Another reading is that the intended question asks about the energy that the turbine can extract from the energy in the flowing water. The naive answer would be the same, "All of it". Unfortunately, that answer is not correct. There is a problem. If you could extract all of the energy from the flowing water then the water coming out of the turbine would not be moving. There could then be no flow at all. This difficulty imposes a limit on the maximum achievable efficiency of a turbine. https://en.wikipedia.org/wiki/Betz's_law.

Last edited: Feb 7, 2017
3. Feb 6, 2017

Ceesa

I understand how you're approaching this question from a conceptual standpoint, but the way the question is worded makes it sound like it's looking for a numerical answer, and I'm not sure how to arrive there.

I had another thought -- perhaps this question requires some knowledge of how turbines work. If the radius of the turbine is 2.5 m, then is the water falling a distance of 5.0 m? If so, I can calculate the change in gravitational potential energy of the water, except that I don't have any way to calculate how quickly the water is traveling through the turbine in kg/s, which I think I would need to know.

4. Feb 6, 2017

haruspex

Just to elaborate on jbriggs' answer...
You are told the turbine rotates at a constant speed, so none of its KE is being converted to electrical energy, and its efficiency at such a conversion is irrelevant.
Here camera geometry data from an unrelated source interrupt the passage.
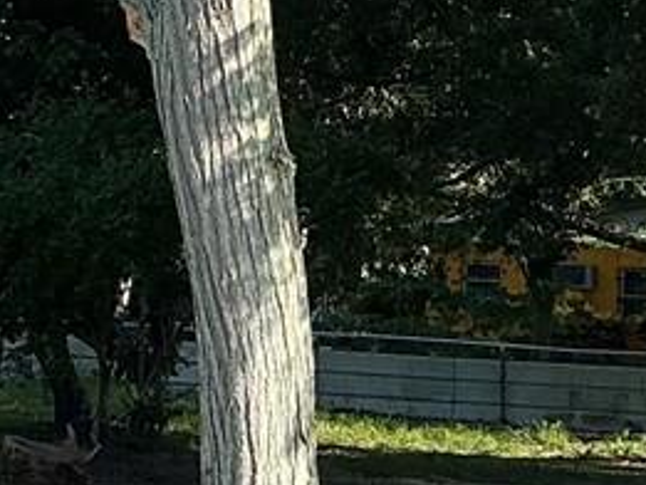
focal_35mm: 178
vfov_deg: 8.3
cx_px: -163
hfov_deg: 10.9
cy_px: 198
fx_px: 3323
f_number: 1.8
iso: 25
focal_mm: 3
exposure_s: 1/912
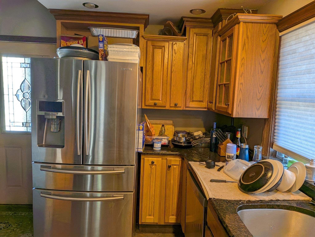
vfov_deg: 56.8
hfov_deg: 71.6
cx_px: 158
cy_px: 118
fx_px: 218
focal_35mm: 24
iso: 34
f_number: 1.7
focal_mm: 4.53
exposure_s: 1/120
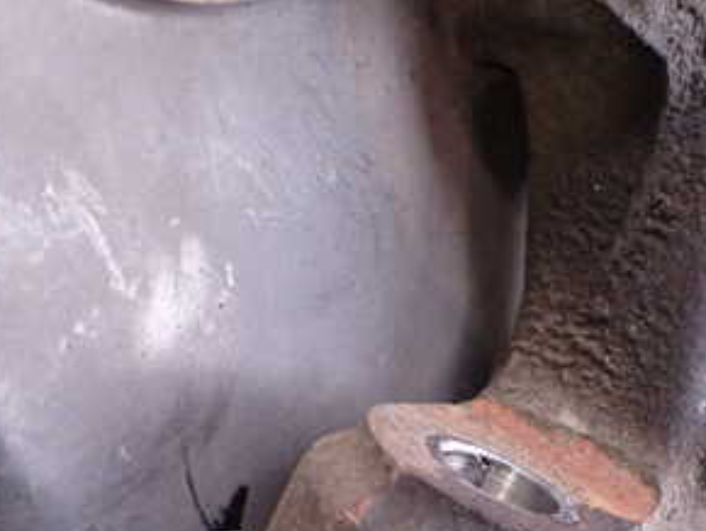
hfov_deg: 31.0
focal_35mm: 62
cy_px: 487
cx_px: 463
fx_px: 1266
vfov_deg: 23.0
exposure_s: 1/125
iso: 250
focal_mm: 5.4
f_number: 2.3
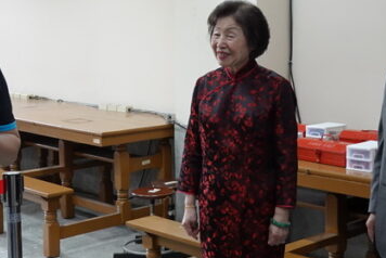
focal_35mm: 69
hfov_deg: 29.1
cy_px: 109
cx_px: 242
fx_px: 740
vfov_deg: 19.8
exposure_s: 1/100
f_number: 2.8
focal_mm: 9
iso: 800
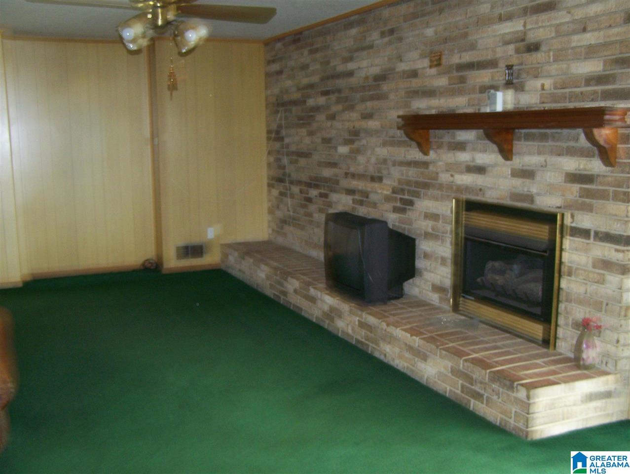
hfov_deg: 48.9
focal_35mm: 38
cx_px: 315
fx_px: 692
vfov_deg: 37.8
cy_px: 237
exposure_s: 1/2
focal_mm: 6.3
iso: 160
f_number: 2.8
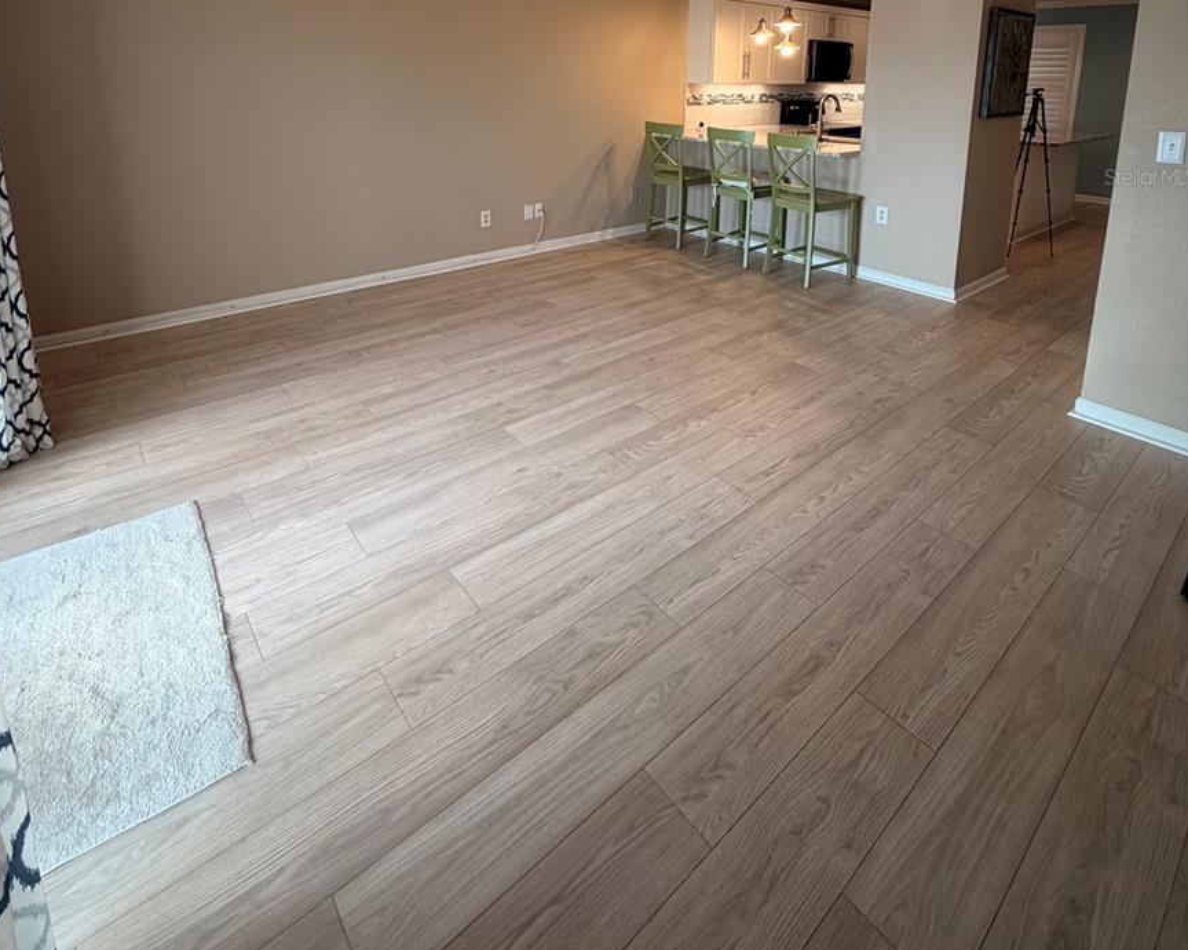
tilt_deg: -9.4
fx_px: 668
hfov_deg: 83.3
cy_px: 176
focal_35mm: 19
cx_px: 582
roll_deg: -0.7
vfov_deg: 64.0
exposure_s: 1/120
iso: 100
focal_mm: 2.22
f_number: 2.2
We must therefore interpret that as meaning all the work done on it is converted efficiently. But, as you say, we do not know the torque, so we do not know how much work is being done on it.
Certainly the information about its moment of inertia and rate of rotation are irrelevant to the power developed. Given the water velocity, the other useful piece of information would be the pressure drop.

5. Feb 6, 2017

CWatters

Its a slightly badly worded question but you can calculate the power available at least.

6. Feb 6, 2017

haruspex

At the least, it is very badly worded, and I'm not so sure the available power can be calculated. The flow velocity is given as a constant. Indeed, in a pipe of constant radius and an incompressible fluid, the linear velocity is necessarily constant.
I'm certainly no expert on this topic, so I could have this wrong, but from looking at Bernoulli's equation it seems to me that the power comes from the pressure difference multiplied by the area and the velocity, and we have no way to know the pressure difference.
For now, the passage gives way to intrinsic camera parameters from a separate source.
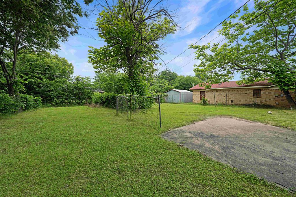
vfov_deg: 90.0
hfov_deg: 112.6
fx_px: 99
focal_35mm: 12
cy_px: 98
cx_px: 148
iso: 500
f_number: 9
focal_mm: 12
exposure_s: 1/125
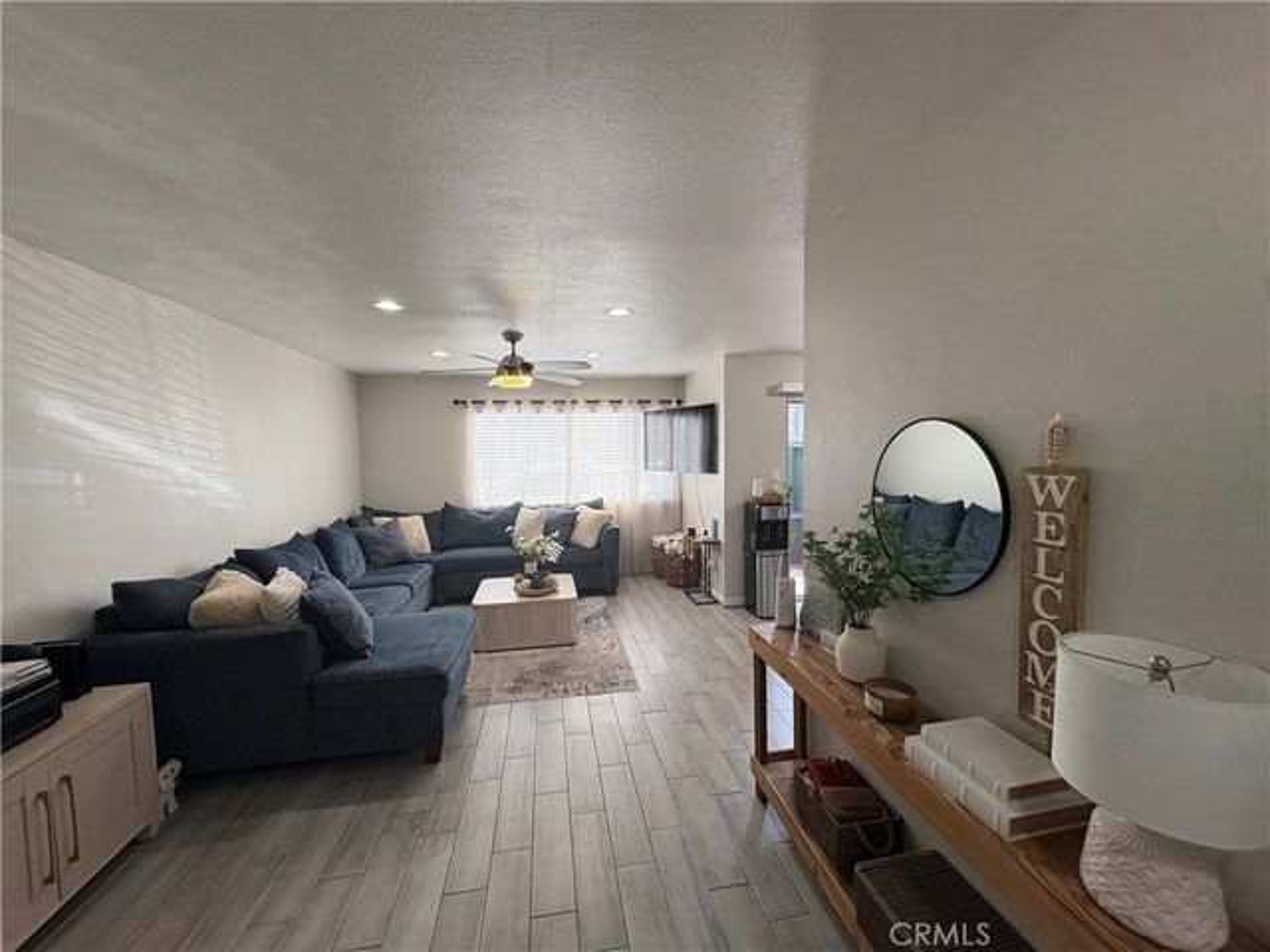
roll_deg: +1.3
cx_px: 635
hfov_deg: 102.1
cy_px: 476
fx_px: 514
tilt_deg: -2.7
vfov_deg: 85.7
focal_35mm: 14
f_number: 2.2
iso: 250
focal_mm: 2.22
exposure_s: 1/120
Edit: following Nidum's link, I see this is a run-of-river installation. Even so, there needs to be a pressure differential. See e.g. http://www.climatetechwiki.org/technology/ror.

Betz' Law is for compressible flows, I believe.
You know the linear speed and the cross-sectional area.

Last edited: Feb 6, 2017
7. Feb 6, 2017

Nidum

This problem relates to a submerged axial flow turbine .
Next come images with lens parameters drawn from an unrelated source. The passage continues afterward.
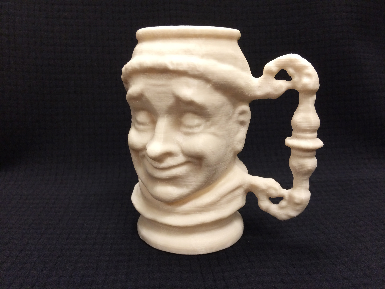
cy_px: 144
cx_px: 192
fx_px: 323
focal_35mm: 29
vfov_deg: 48.2
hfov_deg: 61.7
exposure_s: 1/30
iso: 160
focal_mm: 4.15
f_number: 2.2
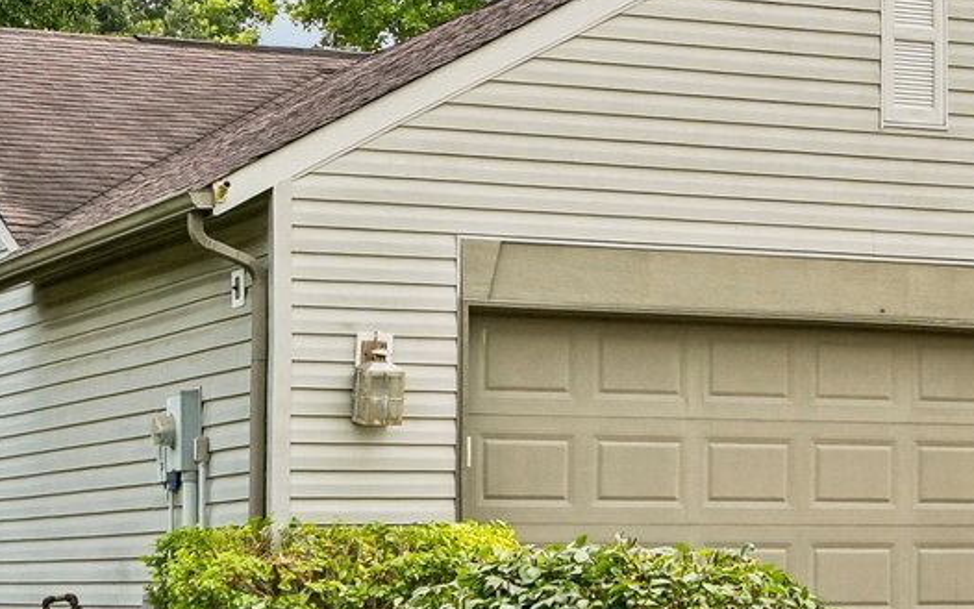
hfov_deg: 17.0
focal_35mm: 119
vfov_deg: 10.9
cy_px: 27
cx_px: 1061
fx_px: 3159
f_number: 8
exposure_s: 1/500
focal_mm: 30
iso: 100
Not very accurate but mass flow of water could be estimated from the given flow velocity and the turbine diameter .

8. Feb 7, 2017

Ceesa

Extensive googling has revealed that the instructor accidentally left off a sentence at the end of the question, therefore there wasn't enough information in the problem to solve it. Case closed.

9. Feb 7, 2017

haruspex

Yes, it seems to be a popular question. Here's the missing info. It is quite bizarre and misleading:
"Assume that the energy delivered per revolution is equal to the rotational kinetic energy of the turbine. "

10. Feb 7, 2017

jbriggs444

Wow. Bizarre and misleading indeed. Thank you for tracking that down and adding it to the thread.

11. Feb 7, 2017

jbriggs444

I finally got around to looking this one up. Betz' law holds for incompressible flows. Flowing water is suitably incompressible, of course. Blowing wind is also approximately incompressible in most relevant applications.

12. Feb 7, 2017

haruspex

Ok, thanks.

13. Feb 8, 2017

haruspex

I followed up on the Betz law derivation. It assumes that the energy comes from the loss of KE in the stream. That would apply if you simply lowered a turbine into a wider stream of flowing water, so that there is essentially no pressure difference each side. But even run-of-river turbines do not work that way. They use a leet from further upstream so as to get a pressure head. The turbine itself is in a tubular enclosure, so there can be no velocity drop through it.